Conrail was a success story. It turned unprofitable companies which would not invest enough into maintenance into a successful and profitable corporation. Then the federal government sold it off. There has been no expansion of passenger rail in the Midwest on former Conrail tracks since then. https://en.wikipedia.org/wiki/List_of_Amtrak_routes#Midwest

Neither has privatization been a boon for railroading. In 2002 around 2.3 trillion tonne-kilometers of freight were transported across the United States, and 2.1 trillion tonne-kilometers were transported in 2023. Basically unchanged.

If that’s not enough, America doesn’t even lead the world in terms of freight tons carried once we control for area. https://docs.google.com/spreadsheets/d/1UjzVlCG2pOCNeuvcT0xEUIjKktV3bt_h7TC6IHKSXMc/edit?usp=sharing

But we do seriously lag behind our peers when it comes to passenger rail.

That’s the reality of the privatization of public utilities.

What if

Now let’s imagine if instead of privatizing Conrail we had instead kept it in public ownership and used the profits to reinvest into itself to the present day.

https://upload.wikimedia.org/wikipedia/commons/a/a0/Conrail_System_Map.PNG

Images are from Wikipedia

Here is an incomplete list of routes we could have added on just from the tracks controlled by Conrail:

  • Cincinnati – Dayton – Columbus – Cleveland
  • Chicago – Fort Wayne
  • St.
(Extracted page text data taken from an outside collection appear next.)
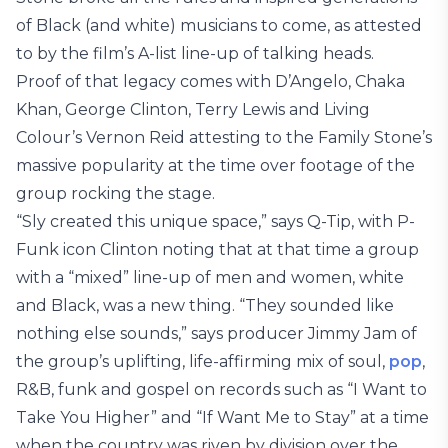
of Black (and white) musicians to come, as attested
to by the film’s A-list line-up of talking heads.
Proof of that legacy comes with D’Angelo, Chaka
Khan, George Clinton, Terry Lewis and Living
Colour’s Vernon Reid attesting to the Family Stone’s
massive popularity at the time over footage of the
group rocking the stage.
“Sly created this unique space,” says Q-Tip, with P-
Funk icon Clinton noting that at that time a group
with a “mixed” line-up of men and women, white
and Black, was a new thing. “They sounded like
nothing else sounds,” says producer Jimmy Jam of
the group’s uplifting, life-affirming mix of soul,
pop
,
R&B, funk and gospel on records such as “I Want to
Take You Higher” and “If Want Me to Stay” at a time
when the country was riven by division over the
Louis – Indianapolis – Dayton – Columbus – Pittsburgh – Philadelphia
  • Rochester – Montreal
  • Buffalo – Binghampton – New York/Philadelphia
  • Detroit – Toledo – Dayton – Cincinnati
  • New York – Chicago via northern Pennsylvania, cutting out hours from Lake Shore Limited.

And many many more.

When I took the train to the west coast in November I noticed the track which was former Conrail track was better maintained than the track leading west out of Chicago. The train was faster, and it was clearly in better shape than the track which had never been public.
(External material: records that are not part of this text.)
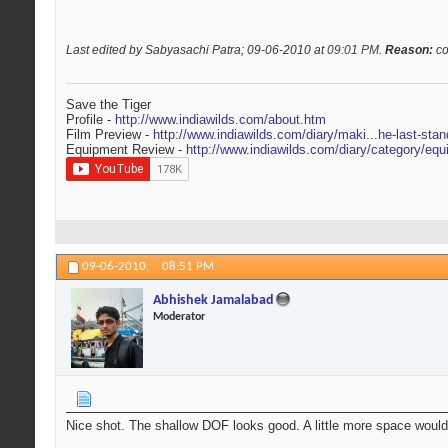
Last edited by Sabyasachi Patra; 09-06-2010 at
09:01 PM
.
Reason:
co
Save the Tiger
Profile -
http://www.indiawilds.com/about.htm
Film Preview -
http://www.indiawilds.com/diary/maki...he-last-stan
Equipment Review -
http://www.indiawilds.com/diary/category/equ
09-06-2010,
08:51 PM
Abhishek Jamalabad
Moderator
Nice shot. The shallow DOF looks good. A little more space would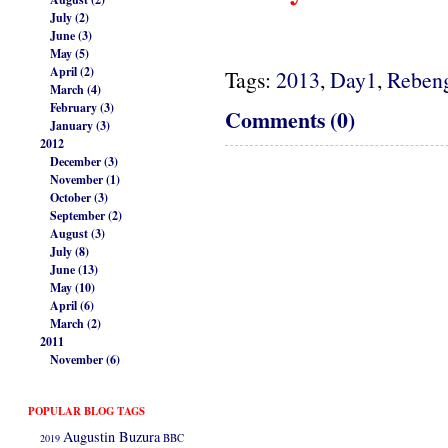
July (2)
June (3)
May (5)
April (2)
Tags:
2013
,
Day1
,
Reben
March (4)
February (3)
Comments (0)
January (3)
2012
December (3)
November (1)
October (3)
September (2)
August (3)
July (8)
June (13)
May (10)
April (6)
March (2)
2011
November (6)
POPULAR BLOG TAGS
Augustin Buzura
2019
BBC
Not only that, but if we had worked on electrifying the track, straightening, and generally improving the track further it would have benefited not just passenger rail but also freight, as opposed to the stagnation of American freight we have seen for the last 25 years. Increasing capacity while better safety standards for railroads in this most populous region of the country would be significantly beneficial.

It would reduce federal subsidies to private railroads, giving them the option of either being profitable and paying their own maintenance, or being bought out by Conrail.

This would have improved railroading for the entire country and Conrail should never have been sold off.